Elle se détourna, rendant la liberté à Josette. Quelqu’un venait la saluer, un intime qui avait entendu ses derniers mots et, très sincère, fit un enthousiaste éloge de la jeune fille. La marquise approuvait souriante, observant Josette avec un plaisir sensible.

— Oui, oui, elle s’est vraiment arrangée d’une façon étonnante… Fillette, elle n’était guère jolie ! Je n’aurais jamais osé espérer qu’elle deviendrait ce qu’elle est… Ah ! la jeunesse ! la jeunesse, mon ami, quelle magicienne ! Voyez comme son charme opère…

Et avec des yeux, au fond desquels il y avait soudain l’amer regret de la femme vieillie — jadis adulée — elle contempla de nouveau sa petite-fille, tout de suite entourée, accueillie par le muet hommage de tous les regards qui saluaient son charme d’aurore. Dans ce salon, il y avait des femmes, des jeunes filles plus absolument jolies, dont les traits pouvaient mieux soutenir la critique… Pas une pourtant ne l’eût fait oublier, car elle possédait une étrange séduction, émanée tout ensemble de la grâce extrême de sa silhouette de petite nymphe souple et fine, de l’éclat de la peau qui avait une blancheur délicate sous les cheveux sombres, capricieusement relevés, mais surtout du sourire de la bouche volontaire et caressante, de la clarté passionnée du regard très jeune où, par instants, apparaissaient des profondeurs imprévues qui en faisaient un vrai regard de femme.
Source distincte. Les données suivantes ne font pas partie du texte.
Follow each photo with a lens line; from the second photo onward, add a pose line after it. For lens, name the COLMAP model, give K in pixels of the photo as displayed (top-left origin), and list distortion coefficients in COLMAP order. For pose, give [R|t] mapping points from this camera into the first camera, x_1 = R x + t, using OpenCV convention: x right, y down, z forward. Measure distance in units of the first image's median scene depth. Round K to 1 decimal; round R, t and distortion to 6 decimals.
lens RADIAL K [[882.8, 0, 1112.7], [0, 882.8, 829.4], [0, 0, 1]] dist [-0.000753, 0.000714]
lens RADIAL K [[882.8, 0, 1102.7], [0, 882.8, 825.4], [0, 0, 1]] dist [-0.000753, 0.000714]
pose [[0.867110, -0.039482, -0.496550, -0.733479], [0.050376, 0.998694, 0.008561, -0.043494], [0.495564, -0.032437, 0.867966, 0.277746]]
Ayant cette même sobriété de gestes qui caractérisait Ghislaine, elle causait et répondait, allant à tous à travers les salons, parce qu’elle savait combien Mme de Maulde tenait à ce qu’elle remplît de façon impeccable son rôle de fille de la maison. Et elle s’en acquittait avec tant de grâce que personne n’eût pu soupçonner qu’elle avait l’impression d’accomplir un insipide devoir mondain… Personne, sauf Ghislaine dont le sourire l’encourageait et qu’elle remerciait par une rapide caresse du regard, résistant bravement à son instinctif désir de se rapprocher de la jeune femme, afin de ne point l’exposer à la jalouse malveillance de sa grand’mère.
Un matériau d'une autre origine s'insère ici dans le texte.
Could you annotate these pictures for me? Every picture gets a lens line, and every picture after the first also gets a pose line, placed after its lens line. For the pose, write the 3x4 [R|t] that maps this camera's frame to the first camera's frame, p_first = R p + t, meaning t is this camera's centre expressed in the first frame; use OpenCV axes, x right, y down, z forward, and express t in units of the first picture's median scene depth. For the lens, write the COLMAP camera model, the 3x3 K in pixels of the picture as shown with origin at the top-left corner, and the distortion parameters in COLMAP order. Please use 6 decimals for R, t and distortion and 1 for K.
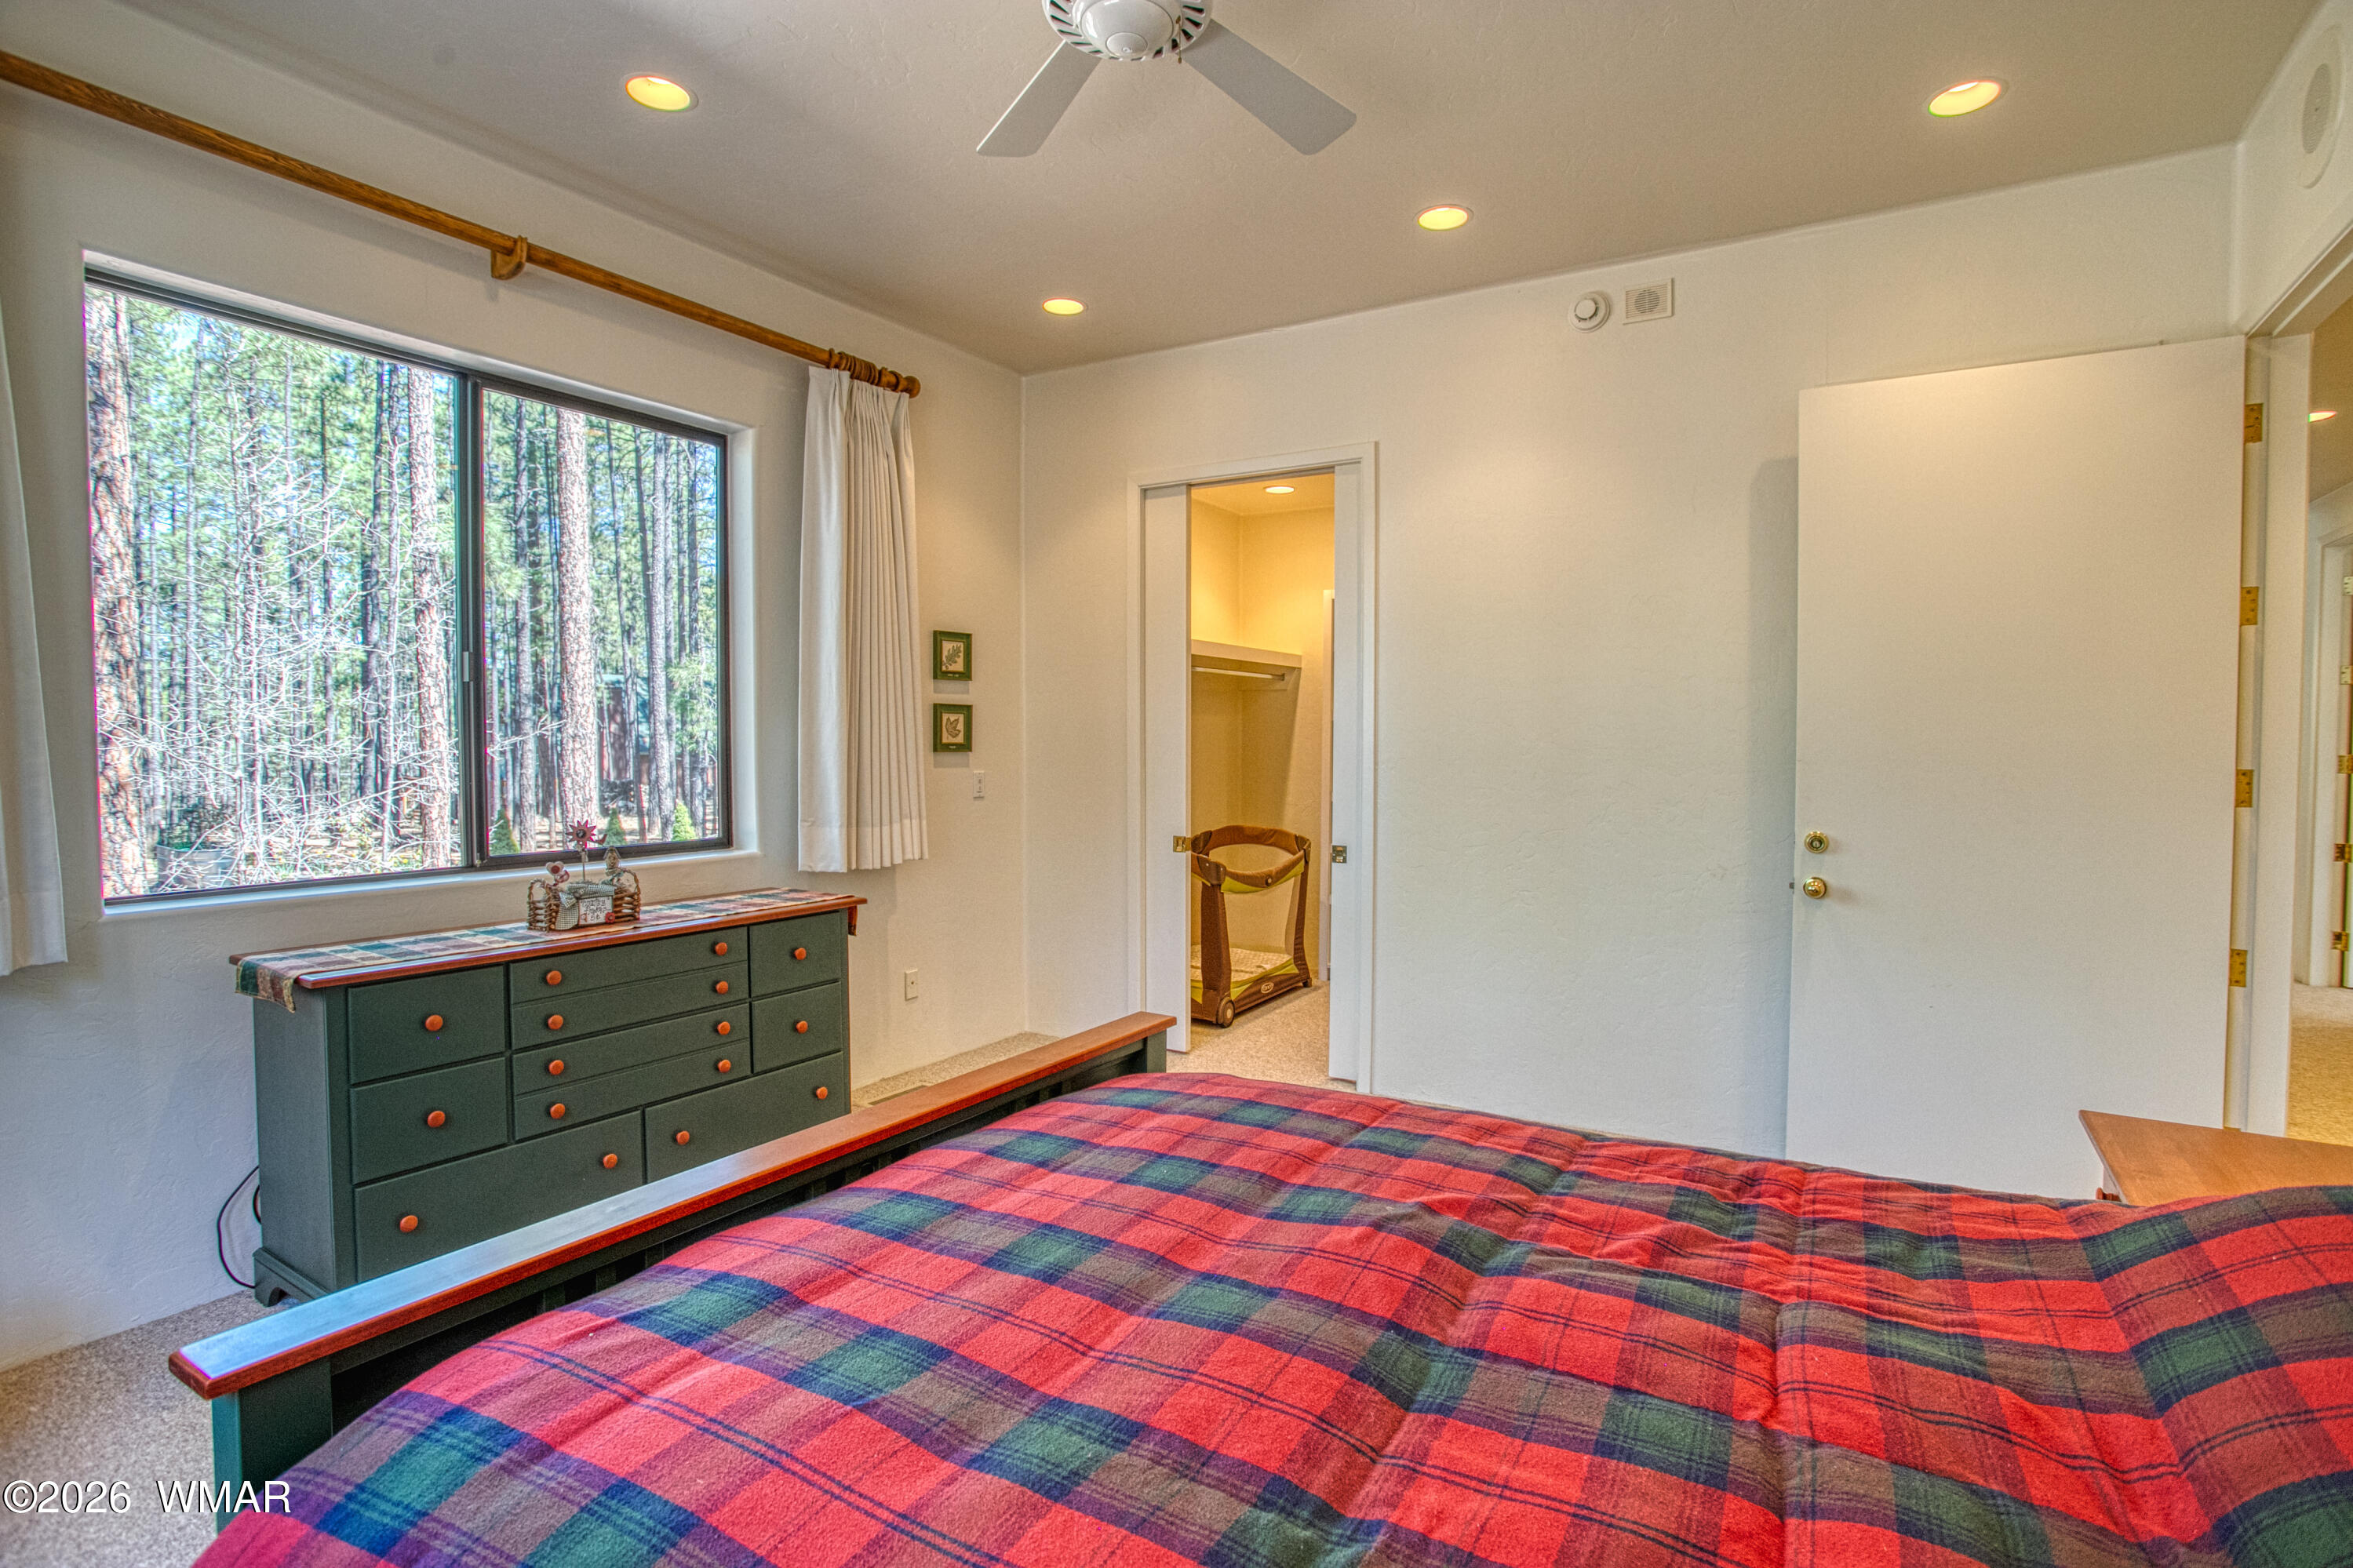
lens RADIAL K [[1161.5, 0, 1189.7], [0, 1161.5, 778.4], [0, 0, 1]] dist [-0.075801, 0.035239]
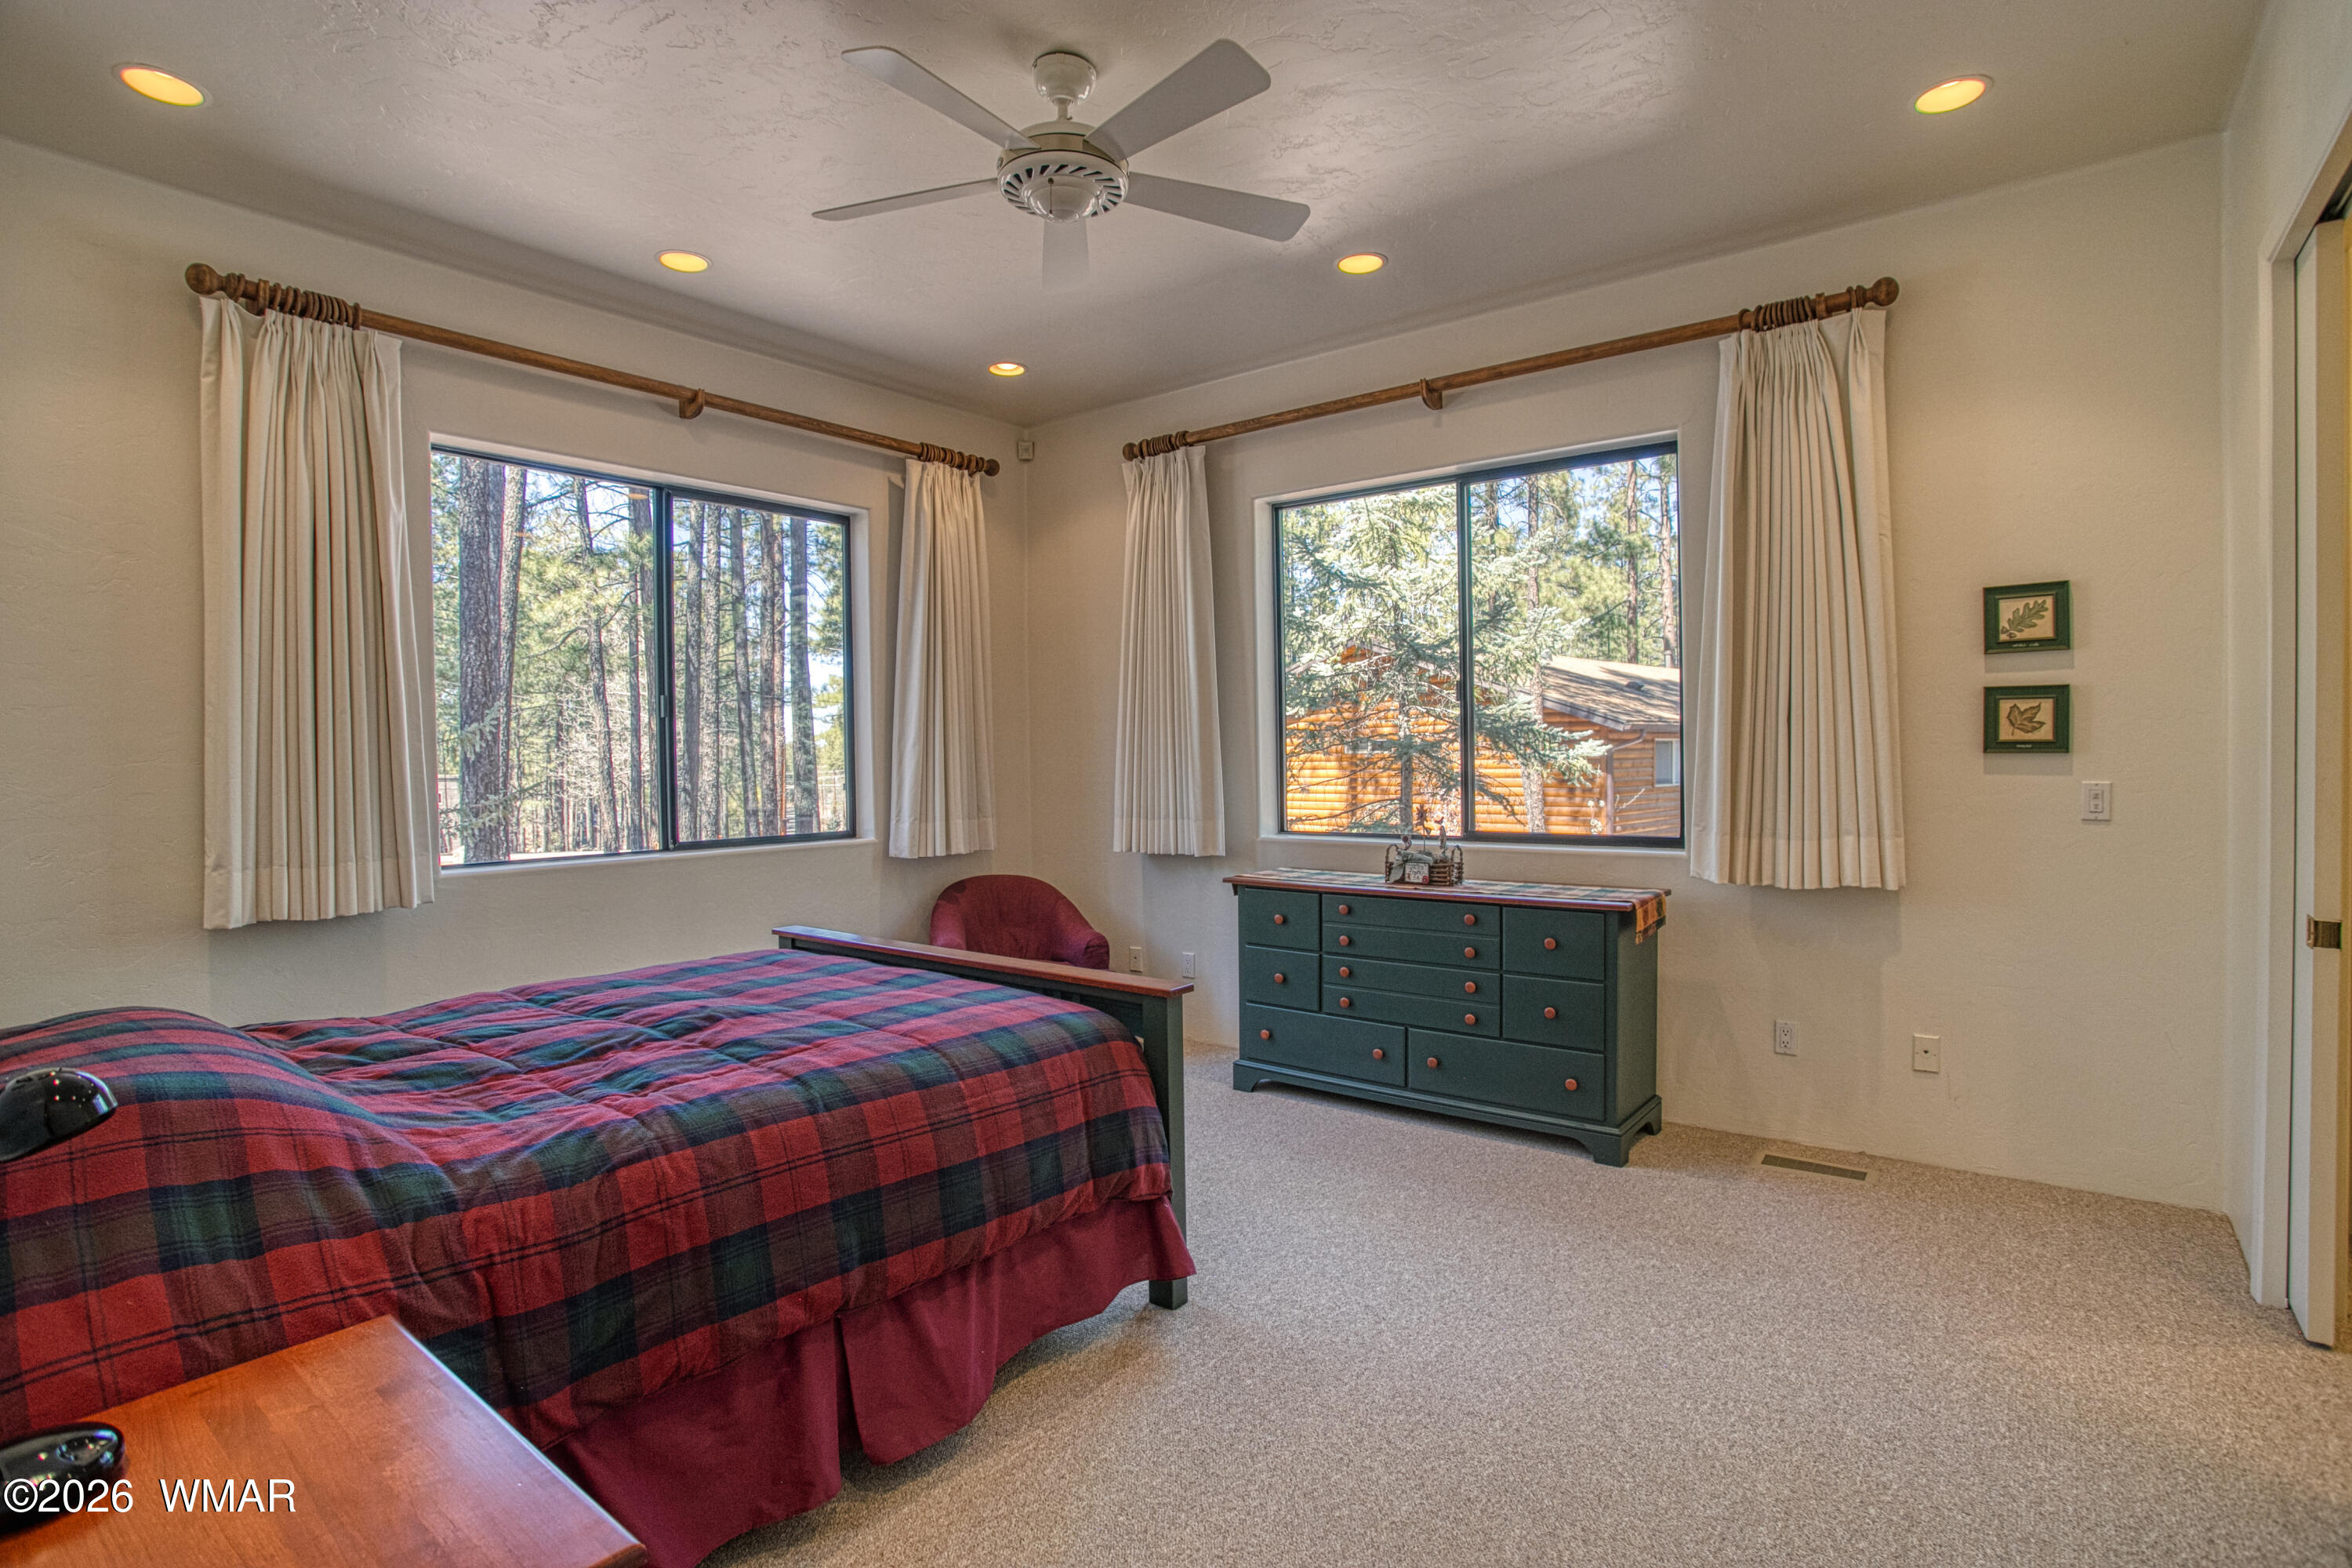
lens RADIAL K [[1161.2, 0, 1189.2], [0, 1161.2, 778.4], [0, 0, 1]] dist [-0.075801, 0.035239]
pose [[-0.118241, 0.024170, -0.992691, 0.551510], [-0.020763, 0.999425, 0.026807, -0.015195], [0.992768, 0.023781, -0.117672, 0.580374]]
Ghislaine, elle, s’était bien vite réfugiée dans la serre attenante aux salons, et moins envahie. Là, tout en répondant aux saluts qui venaient la découvrir dans sa retraite, elle s’amusait du coup d’œil chatoyant des toilettes de femmes, sous la lumière versée par le calice de grandes fleurs étranges et qui ruisselait en lueurs caressantes sur l’éclat des satins, la blancheur des épaules, sur la mousse légère des chevelures où luisaient des éclairs de diamants.

Trouant la rumeur des conversations, montaient les notes éparses des instruments qu’accordaient les musiciens, violoniste et violoncelliste ; debout, près du piano à queue, se tenait la chanteuse, une artiste très connue…

Les hommes se massaient dans les embrasures. Ghislaine les effleura du regard. Elle cherchait si, dans leur foule, elle allait reconnaître Marc de Bresles… Elle savait qu’il devait venir et ce serait la première fois qu’elle le reverrait. Il s’était présenté chez elle un jour où elle était sortie et, n’allant guère chez Mme de Maulde, elle n’avait pas eu encore l’occasion de l’y rencontrer, comme le faisait souvent Josette.

Mais, sans doute, il n’était pas encore arrivé. Autrement, il fût venu la saluer, ainsi que le faisaient tous ses amis et même des indifférents, admirateurs de son talent d’écrivain… Vers elle, venait Étienne Dechartres, le critique d’art dont une minute auparavant elle avait aperçu, dans la phalange masculine, la tête pensive, les yeux d’observateur pénétrant, sceptique et dilettante…

— Est-il permis, madame, de s’asseoir près de vous ?

Il demandait cela, tout en s’inclinant très bas sur la main qu’elle lui donnait, avec un sourire.